Colocation fatale
titre original | "Single White Female" |
année de production | 1992 |
réalisation | Barbet Schroeder |
scénario | Don Roos, d'après le roman "SWF Seeks Same" de John Lutz (1990) |
photographie | Luciano Tovoli |
musique | Howard Shore |
interprétation | Bridget Fonda, Jennifer Jason Leigh, Steven Weber, Peter Friedman |
Critique extraite du Guide des films de Jean Tulard
À chaque nouveau film qu'il tourne aux États-Unis, Barbet Schroeder semble perdre un peu plus de son esprit critique et de son indépendance vis-à-vis de la société américaine qu'il avait pourtant très bien cernée au départ ("Barfly"). Ici, en dépit d'une construction très efficace, mais archi-classique, on peut surtout déplorer une fin qui répond à tous les poncifs du genre : plusieurs fausses fins, escalade dans le sanglant... le thriller psychologique est à la mode en ce début des années 1990, soit, mais pourquoi faut-il qu'un réalisateur doté d'un regard quasi-ethnologique ("Koko, le gorille qui parle", "General Idi Amin Dada : autoportrait") et d'un sens du romantisme dans ce qu'il a de plus tragique ("More", "Tricheurs"), doive s'y adonner de manière si peu innovatrice ?
La critique de Didier Koch pour Plans Américains
"J.F. partagerait appartement" se situe dans la période américaine de Barbet Schroeder. Le réalisateur suisse, arrivé à Hollywood en 1986 pour y tourner "Barfly" qui lui tenait à cœur en tant qu’admirateur de l’œuvre de Charles Bukowski, connaît le succès critique et commercial en 1990 avec "Le Mystère von Bülow", suspense judiciaire tiré de l’histoire vraie du milliardaire Claus von Bülow.
Le film néo-noir étant alors en vogue, il enchaîne avec "J.F. partagerait appartement", adaptation du roman de John Lutz paru en 1990. Le colossal succès de "Liaison fatale" (1987) d’Adrian Lyne est encore dans toutes les têtes, et notamment dans celles des producteurs, qui pensent avoir trouvé le filon du succès garanti à travers l’exposition crue des dérèglements de la psyché féminine.

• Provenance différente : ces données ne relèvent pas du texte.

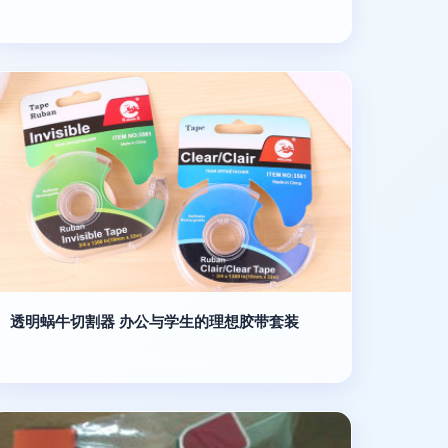
透明蜗牛切割器 办公与学生的理想胶带套装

En 1990, Rob Reiner réalisera "Misery" avec Kathy Bates (oscarisée pour le rôle en 1991), d'après le roman de Stephen King. Encore en 1992, Curtis Hanson proposera "La Main sur le berceau" avec Rebecca de Mornay. Barbet Schroeder est donc en bonne compagnie.
Après l’érotomanie de Glenn Close, l’idolâtrie furieuse de Kathy Bates et le désir obsessionnel de maternité de Rebecca de Mornay, la toujours excellente Jennifer Jason Leigh s’affronte à la culpabilité de Hedy Carlson, déstructurée à jamais par la mort accidentelle de sa sœur jumelle. Le besoin d’identification maladif de la jeune femme croise la route de la très belle Allison Jones, interprétée par Bridget Fonda, la fille de Peter Fonda, qui sera la parfaite victime consentante des attentions appuyées de sa nouvelle colocataire.
À partir de ce canevas, Barbet Schroeder déroule avec professionnalisme tous les ingrédients propres à faire monter l’angoisse et le suspense d’une intrigue dont on comprend malgré tout assez vite les tenants et les aboutissants. L’image léchée de Milena Caronero met parfaitement en valeur la sensualité évanescente qui émane de la très gracile Bridget Fonda, opposée au regard farouche et obstiné d’une Jennifer Jason Leigh qui donne toute sa tension à un film qui, sans génie, remplit parfaitement son cahier des charges.